Interactive · the calibration explorer
Pick a failure mode and a calibrator. Watch the reliability diagram and ECE update. The point: different distortions need different fixes.
Interview prompts you should be ready for
- "Why does an ads team train with BCE and a search-results team sometimes get away with pairwise loss?" (Probes: do you understand that ads consume probabilities — eCPM = bid × P(click) — while a feed only consumes order? Pairwise loss is shift-invariant; the model never learns the absolute level.)
- "Your CTR model has AUC 0.85 but the auction is bidding wildly. Diagnose." (Probes: AUC is invariant to monotone transforms of the score; the absolute level can be arbitrarily off while AUC stays high. The fix is a reliability diagram + ECE + a post-hoc calibrator. Then check upstream causes: missing log-Q correction, prior shift, feature staleness.)
- "Walk me through Platt scaling vs isotonic regression.

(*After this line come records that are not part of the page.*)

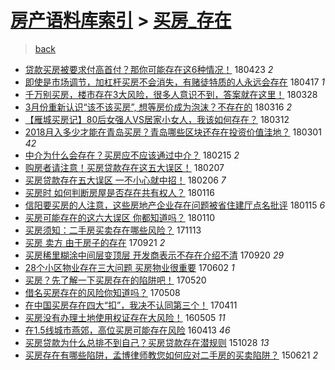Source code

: [房产语料库索引](../../README.md)  > [买房_存在](买房_存在.md)
====
> [back](../README.md)

- [贷款买房被要求付高首付？那你可能存在这6种情况！](http://jkwz.applinzi.com/ittc/7095081710851195921.html#%E8%B4%B7%E6%AC%BE%E4%B9%B0%E6%88%BF%E8%A2%AB%E8%A6%81%E6%B1%82%E4%BB%98%E9%AB%98%E9%A6%96%E4%BB%98%EF%BC%9F%E9%82%A3%E4%BD%A0%E5%8F%AF%E8%83%BD%E5%AD%98%E5%9C%A8%E8%BF%996%E7%A7%8D%E6%83%85%E5%86%B5%EF%BC%81) 180423 *2* 
- [即使是市场调节，加杠杆买房不会消失，有赌徒特质的人永远会存在](http://jkwz.applinzi.com/ittc/7092833752202085393.html#%E5%8D%B3%E4%BD%BF%E6%98%AF%E5%B8%82%E5%9C%BA%E8%B0%83%E8%8A%82%EF%BC%8C%E5%8A%A0%E6%9D%A0%E6%9D%86%E4%B9%B0%E6%88%BF%E4%B8%8D%E4%BC%9A%E6%B6%88%E5%A4%B1%EF%BC%8C%E6%9C%89%E8%B5%8C%E5%BE%92%E7%89%B9%E8%B4%A8%E7%9A%84%E4%BA%BA%E6%B0%B8%E8%BF%9C%E4%BC%9A%E5%AD%98%E5%9C%A8) 180417 *1* 
- [千万别买房，楼市存在3大风险，很多人意识不到，答案就在这里！](http://jkwz.applinzi.com/ittc/7085674166760244230.html#%E5%8D%83%E4%B8%87%E5%88%AB%E4%B9%B0%E6%88%BF%EF%BC%8C%E6%A5%BC%E5%B8%82%E5%AD%98%E5%9C%A83%E5%A4%A7%E9%A3%8E%E9%99%A9%EF%BC%8C%E5%BE%88%E5%A4%9A%E4%BA%BA%E6%84%8F%E8%AF%86%E4%B8%8D%E5%88%B0%EF%BC%8C%E7%AD%94%E6%A1%88%E5%B0%B1%E5%9C%A8%E8%BF%99%E9%87%8C%EF%BC%81) 180328  
- [3月份重新认识“该不该买房”, 想等房价成为泡沫？不存在的](http://jkwz.applinzi.com/ittc/7081020363410768912.html#3%E6%9C%88%E4%BB%BD%E9%87%8D%E6%96%B0%E8%AE%A4%E8%AF%86%E2%80%9C%E8%AF%A5%E4%B8%8D%E8%AF%A5%E4%B9%B0%E6%88%BF%E2%80%9D%2C+%E6%83%B3%E7%AD%89%E6%88%BF%E4%BB%B7%E6%88%90%E4%B8%BA%E6%B3%A1%E6%B2%AB%EF%BC%9F%E4%B8%8D%E5%AD%98%E5%9C%A8%E7%9A%84) 180316 *2* 
- [【雁城买房记】80后女强人VS居家小女人，我该如何存在？](http://jkwz.applinzi.com/ittc/7079501075923338247.html#%E3%80%90%E9%9B%81%E5%9F%8E%E4%B9%B0%E6%88%BF%E8%AE%B0%E3%80%9180%E5%90%8E%E5%A5%B3%E5%BC%BA%E4%BA%BAVS%E5%B1%85%E5%AE%B6%E5%B0%8F%E5%A5%B3%E4%BA%BA%EF%BC%8C%E6%88%91%E8%AF%A5%E5%A6%82%E4%BD%95%E5%AD%98%E5%9C%A8%EF%BC%9F) 180312  
- [2018月入多少才能在青岛买房？青岛哪些区块还存在投资价值洼地？](http://jkwz.applinzi.com/ittc/7075248403921765392.html#2018%E6%9C%88%E5%85%A5%E5%A4%9A%E5%B0%91%E6%89%8D%E8%83%BD%E5%9C%A8%E9%9D%92%E5%B2%9B%E4%B9%B0%E6%88%BF%EF%BC%9F%E9%9D%92%E5%B2%9B%E5%93%AA%E4%BA%9B%E5%8C%BA%E5%9D%97%E8%BF%98%E5%AD%98%E5%9C%A8%E6%8A%95%E8%B5%84%E4%BB%B7%E5%80%BC%E6%B4%BC%E5%9C%B0%EF%BC%9F) 180301 *42* 
- [中介为什么会存在？买房应不应该通过中介？](http://jkwz.applinzi.com/ittc/7070357659926922256.html#%E4%B8%AD%E4%BB%8B%E4%B8%BA%E4%BB%80%E4%B9%88%E4%BC%9A%E5%AD%98%E5%9C%A8%EF%BC%9F%E4%B9%B0%E6%88%BF%E5%BA%94%E4%B8%8D%E5%BA%94%E8%AF%A5%E9%80%9A%E8%BF%87%E4%B8%AD%E4%BB%8B%EF%BC%9F) 180215 *2* 
- [购房者请注意！买房贷款存在这五大误区！](http://jkwz.applinzi.com/ittc/7067344137286583313.html#%E8%B4%AD%E6%88%BF%E8%80%85%E8%AF%B7%E6%B3%A8%E6%84%8F%EF%BC%81%E4%B9%B0%E6%88%BF%E8%B4%B7%E6%AC%BE%E5%AD%98%E5%9C%A8%E8%BF%99%E4%BA%94%E5%A4%A7%E8%AF%AF%E5%8C%BA%EF%BC%81) 180207  
- [买房贷款存在五大误区 一不小心就中招！](http://jkwz.applinzi.com/ittc/7067028671724782609.html#%E4%B9%B0%E6%88%BF%E8%B4%B7%E6%AC%BE%E5%AD%98%E5%9C%A8%E4%BA%94%E5%A4%A7%E8%AF%AF%E5%8C%BA+%E4%B8%80%E4%B8%8D%E5%B0%8F%E5%BF%83%E5%B0%B1%E4%B8%AD%E6%8B%9B%EF%BC%81) 180206 *7* 
- [买房时 如何判断房屋是否存在共有权人？](http://jkwz.applinzi.com/ittc/7059242221503513610.html#%E4%B9%B0%E6%88%BF%E6%97%B6+%E5%A6%82%E4%BD%95%E5%88%A4%E6%96%AD%E6%88%BF%E5%B1%8B%E6%98%AF%E5%90%A6%E5%AD%98%E5%9C%A8%E5%85%B1%E6%9C%89%E6%9D%83%E4%BA%BA%EF%BC%9F) 180116  
- [信阳要买房的人注意，这些房地产企业存在问题被省住建厅点名批评](http://jkwz.applinzi.com/ittc/7058766625900069898.html#%E4%BF%A1%E9%98%B3%E8%A6%81%E4%B9%B0%E6%88%BF%E7%9A%84%E4%BA%BA%E6%B3%A8%E6%84%8F%EF%BC%8C%E8%BF%99%E4%BA%9B%E6%88%BF%E5%9C%B0%E4%BA%A7%E4%BC%81%E4%B8%9A%E5%AD%98%E5%9C%A8%E9%97%AE%E9%A2%98%E8%A2%AB%E7%9C%81%E4%BD%8F%E5%BB%BA%E5%8E%85%E7%82%B9%E5%90%8D%E6%89%B9%E8%AF%84) 180115 *6* 
- [买房可能存在的这六大误区 你都知道吗？](http://jkwz.applinzi.com/ittc/7056927176257963025.html#%E4%B9%B0%E6%88%BF%E5%8F%AF%E8%83%BD%E5%AD%98%E5%9C%A8%E7%9A%84%E8%BF%99%E5%85%AD%E5%A4%A7%E8%AF%AF%E5%8C%BA+%E4%BD%A0%E9%83%BD%E7%9F%A5%E9%81%93%E5%90%97%EF%BC%9F) 180110  
- [买房须知：二手房买卖存在哪些风险？](http://jkwz.applinzi.com/ittc/7035490016950748176.html#%E4%B9%B0%E6%88%BF%E9%A1%BB%E7%9F%A5%EF%BC%9A%E4%BA%8C%E6%89%8B%E6%88%BF%E4%B9%B0%E5%8D%96%E5%AD%98%E5%9C%A8%E5%93%AA%E4%BA%9B%E9%A3%8E%E9%99%A9%EF%BC%9F) 171113  
- [买房 卖方 由于房子的存在](http://jkwz.applinzi.com/ittc/7015764880613966864.html#%E4%B9%B0%E6%88%BF+%E5%8D%96%E6%96%B9+%E7%94%B1%E4%BA%8E%E6%88%BF%E5%AD%90%E7%9A%84%E5%AD%98%E5%9C%A8) 170921 *2* 
- [买房稀里糊涂中间层变顶层 开发商表示不存在介绍不清](http://jkwz.applinzi.com/ittc/7015323146541073425.html#%E4%B9%B0%E6%88%BF%E7%A8%80%E9%87%8C%E7%B3%8A%E6%B6%82%E4%B8%AD%E9%97%B4%E5%B1%82%E5%8F%98%E9%A1%B6%E5%B1%82+%E5%BC%80%E5%8F%91%E5%95%86%E8%A1%A8%E7%A4%BA%E4%B8%8D%E5%AD%98%E5%9C%A8%E4%BB%8B%E7%BB%8D%E4%B8%8D%E6%B8%85) 170920 *29* 
- [28个小区物业存在三大问题 买房物业很重要](http://jkwz.applinzi.com/ittc/6974630018570257413.html#28%E4%B8%AA%E5%B0%8F%E5%8C%BA%E7%89%A9%E4%B8%9A%E5%AD%98%E5%9C%A8%E4%B8%89%E5%A4%A7%E9%97%AE%E9%A2%98+%E4%B9%B0%E6%88%BF%E7%89%A9%E4%B8%9A%E5%BE%88%E9%87%8D%E8%A6%81) 170602 *1* 
- [买房？先了解一下买房存在的陷阱吧！](http://jkwz.applinzi.com/ittc/6969715692730319876.html#%E4%B9%B0%E6%88%BF%EF%BC%9F%E5%85%88%E4%BA%86%E8%A7%A3%E4%B8%80%E4%B8%8B%E4%B9%B0%E6%88%BF%E5%AD%98%E5%9C%A8%E7%9A%84%E9%99%B7%E9%98%B1%E5%90%A7%EF%BC%81) 170520  
- [借名买房存在的风险你知道吗？](http://jkwz.applinzi.com/ittc/6965218159161246725.html#%E5%80%9F%E5%90%8D%E4%B9%B0%E6%88%BF%E5%AD%98%E5%9C%A8%E7%9A%84%E9%A3%8E%E9%99%A9%E4%BD%A0%E7%9F%A5%E9%81%93%E5%90%97%EF%BC%9F) 170508  
- [在中国买房存在四大“扣”，我决不认同第三个！](http://jkwz.applinzi.com/ittc/6955320046636254213.html#%E5%9C%A8%E4%B8%AD%E5%9B%BD%E4%B9%B0%E6%88%BF%E5%AD%98%E5%9C%A8%E5%9B%9B%E5%A4%A7%E2%80%9C%E6%89%A3%E2%80%9D%EF%BC%8C%E6%88%91%E5%86%B3%E4%B8%8D%E8%AE%A4%E5%90%8C%E7%AC%AC%E4%B8%89%E4%B8%AA%EF%BC%81) 170411  
- [买房没有办理土地使用权证存在大风险！](http://jkwz.applinzi.com/ittc/6828676100880073733.html#%E4%B9%B0%E6%88%BF%E6%B2%A1%E6%9C%89%E5%8A%9E%E7%90%86%E5%9C%9F%E5%9C%B0%E4%BD%BF%E7%94%A8%E6%9D%83%E8%AF%81%E5%AD%98%E5%9C%A8%E5%A4%A7%E9%A3%8E%E9%99%A9%EF%BC%81) 160505 *11* 
- [在1.5线城市燕郊，高位买房可能存在风险](http://jkwz.applinzi.com/ittc/6820316619972543493.html#%E5%9C%A81.5%E7%BA%BF%E5%9F%8E%E5%B8%82%E7%87%95%E9%83%8A%EF%BC%8C%E9%AB%98%E4%BD%8D%E4%B9%B0%E6%88%BF%E5%8F%AF%E8%83%BD%E5%AD%98%E5%9C%A8%E9%A3%8E%E9%99%A9) 160413 *46* 
- [买房贷款为什么总排不到自己？买房贷款存在潜规则](http://jkwz.applinzi.com/ittc/6758175918822016005.html#%E4%B9%B0%E6%88%BF%E8%B4%B7%E6%AC%BE%E4%B8%BA%E4%BB%80%E4%B9%88%E6%80%BB%E6%8E%92%E4%B8%8D%E5%88%B0%E8%87%AA%E5%B7%B1%EF%BC%9F%E4%B9%B0%E6%88%BF%E8%B4%B7%E6%AC%BE%E5%AD%98%E5%9C%A8%E6%BD%9C%E8%A7%84%E5%88%99) 151028 *13* 
- [买房存在有哪些陷阱，孟博律师教您如何应对二手房的买卖陷阱？](http://jkwz.applinzi.com/ittc/547650611425259457.html#%E4%B9%B0%E6%88%BF%E5%AD%98%E5%9C%A8%E6%9C%89%E5%93%AA%E4%BA%9B%E9%99%B7%E9%98%B1%EF%BC%8C%E5%AD%9F%E5%8D%9A%E5%BE%8B%E5%B8%88%E6%95%99%E6%82%A8%E5%A6%82%E4%BD%95%E5%BA%94%E5%AF%B9%E4%BA%8C%E6%89%8B%E6%88%BF%E7%9A%84%E4%B9%B0%E5%8D%96%E9%99%B7%E9%98%B1%EF%BC%9F) 150621 *2*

When is each appropriate?" (Probes: parametric vs non-parametric, data requirements, the shape of distortions each can correct, the failure modes — Platt assumes a sigmoid distortion, isotonic needs enough data per knot.)
- "Your training data is 50% positive (downsampled), but production is 2% positive. What goes wrong if you don't correct?" (Probes: the model's predicted probabilities will sit near 0.5 on average. The auction multiplies these by bid and over-bids by ≈25×. The fix is the well-known log-odds correction: subtract log(ptrain / (1 − ptrain)) − log(pserve / (1 − pserve)) from the logit.)
- "When would you reach for LambdaRank instead of pointwise BCE?" (Probes: GBDT-based ranker for web search where the metric is rank-aware (NDCG), no downstream consumer needs a probability, dataset is judged not click-logged. Don't reach for it in an ads stack.)
- "Calibrated AUC vs uncalibrated AUC — same or different?" (Same. AUC is invariant to any monotone transform of the score, and every post-hoc calibrator is monotone. Calibration cannot change AUC. Junior candidates often think it does.)